Falls back to blocking message/send when streaming is unavailable or the agent card says streaming: false.
Authentication
Agents declare their security requirements in the agent card:
{
"securitySchemes": {
"apiKey": { "type": "apiKey", "in": "header", "name": "X-API-Key" }
},
"security": [{ "apiKey": [] }]
}The executor resolves the API key from the environment variable named in apiKeyEnv and sends it as X-API-Key.
Agent card discovery
On startup, SkillBrokerPlugin fetches GET /.well-known/agent-card.json (with a fallback to the legacy /.well-known/agent.json) from each agent's base URL. The card's skills array is merged into the executor registry, allowing runtime skill discovery. The card is re-fetched every 10 min so new skills land without a restart; when the yaml lists skills too, the yaml entries take precedence as explicit overrides.
Agent YAML entry
# workspace/agents.yaml
agents:
- name: quinn
url: "${QUINN_BASE_URL}/a2a"
skills:
- name: pr_review
description: Review PRs and submit formal APPROVE/REQUEST_CHANGES
- name: bug_triage
description: Triage bugs and file GitHub issues
- name: security_triage
description: CVE/vulnerability triage and escalation
- name: protopen
url: "${PROTOPEN_BASE_URL}/a2a"
apiKeyEnv: PROTOPEN_API_KEY
skills:
- name: security_scan
description: Scan a target for vulnerabilities
- name: recon
description: Reconnaissance and enumerationEnvironment variables are interpolated at registration time.
Constructor
new A2AExecutor(config: {
name: string;
url: string;
apiKeyEnv?: string;
timeoutMs?: number; // Default: 300_000 (5 min)

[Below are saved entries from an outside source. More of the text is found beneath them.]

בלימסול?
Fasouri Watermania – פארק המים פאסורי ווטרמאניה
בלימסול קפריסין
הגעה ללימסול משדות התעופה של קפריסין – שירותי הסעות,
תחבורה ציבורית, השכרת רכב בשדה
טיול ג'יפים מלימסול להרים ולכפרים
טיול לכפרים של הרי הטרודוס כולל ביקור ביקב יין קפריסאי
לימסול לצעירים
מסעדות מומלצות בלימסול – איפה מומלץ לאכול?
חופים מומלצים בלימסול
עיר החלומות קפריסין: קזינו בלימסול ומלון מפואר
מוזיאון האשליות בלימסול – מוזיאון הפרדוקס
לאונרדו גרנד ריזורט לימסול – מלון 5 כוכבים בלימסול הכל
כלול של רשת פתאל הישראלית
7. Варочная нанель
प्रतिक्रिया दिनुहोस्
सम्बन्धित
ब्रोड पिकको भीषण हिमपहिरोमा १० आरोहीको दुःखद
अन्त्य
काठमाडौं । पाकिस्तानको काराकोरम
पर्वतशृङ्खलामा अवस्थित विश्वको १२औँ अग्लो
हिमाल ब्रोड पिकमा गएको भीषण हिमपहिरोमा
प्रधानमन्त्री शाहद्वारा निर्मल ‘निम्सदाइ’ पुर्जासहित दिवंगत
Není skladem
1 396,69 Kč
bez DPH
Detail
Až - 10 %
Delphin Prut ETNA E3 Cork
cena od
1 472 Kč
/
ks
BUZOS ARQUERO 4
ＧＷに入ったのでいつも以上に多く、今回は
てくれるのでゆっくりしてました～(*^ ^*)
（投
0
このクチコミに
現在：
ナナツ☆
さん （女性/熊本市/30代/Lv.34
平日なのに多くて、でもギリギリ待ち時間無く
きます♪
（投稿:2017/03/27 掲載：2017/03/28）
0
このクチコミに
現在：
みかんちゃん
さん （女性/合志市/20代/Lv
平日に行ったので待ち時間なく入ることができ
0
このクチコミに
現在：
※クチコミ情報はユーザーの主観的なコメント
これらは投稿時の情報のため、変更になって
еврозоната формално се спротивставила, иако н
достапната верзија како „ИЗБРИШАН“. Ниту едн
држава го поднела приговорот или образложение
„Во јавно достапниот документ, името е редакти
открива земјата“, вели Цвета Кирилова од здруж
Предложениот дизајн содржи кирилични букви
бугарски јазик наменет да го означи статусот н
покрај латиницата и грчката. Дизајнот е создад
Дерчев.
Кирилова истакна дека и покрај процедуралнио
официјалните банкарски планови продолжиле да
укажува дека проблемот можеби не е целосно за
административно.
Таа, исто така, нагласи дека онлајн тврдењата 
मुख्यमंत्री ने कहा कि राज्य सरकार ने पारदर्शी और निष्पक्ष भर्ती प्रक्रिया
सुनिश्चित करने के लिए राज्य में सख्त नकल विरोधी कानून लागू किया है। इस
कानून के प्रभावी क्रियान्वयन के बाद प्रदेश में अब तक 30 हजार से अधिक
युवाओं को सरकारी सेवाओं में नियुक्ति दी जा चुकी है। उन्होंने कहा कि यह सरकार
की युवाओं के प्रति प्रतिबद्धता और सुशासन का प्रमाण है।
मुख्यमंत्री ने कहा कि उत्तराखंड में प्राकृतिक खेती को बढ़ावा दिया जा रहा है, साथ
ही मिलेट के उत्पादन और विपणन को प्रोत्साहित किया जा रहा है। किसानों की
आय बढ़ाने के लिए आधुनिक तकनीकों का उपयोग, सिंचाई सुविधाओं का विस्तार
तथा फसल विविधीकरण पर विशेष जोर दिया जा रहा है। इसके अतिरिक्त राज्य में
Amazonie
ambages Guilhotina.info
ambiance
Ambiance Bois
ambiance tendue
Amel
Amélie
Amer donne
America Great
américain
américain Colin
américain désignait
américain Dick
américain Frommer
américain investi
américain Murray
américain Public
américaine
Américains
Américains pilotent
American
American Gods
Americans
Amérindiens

streaming?: boolean; // From agent card capabilities
onStreamUpdate?: (update: { type: string; text?: string; state?: string }) => void;
})When to use
Use A2AExecutor when:
- The agent runs in a separate service (protopen, protoContent)
- The agent needs its own container, resources, or deployment lifecycle
- The agent exposes a standard A2A
message/sendendpoint
Use DeepAgent instead for agents that run inside the workstacean process via LangGraph.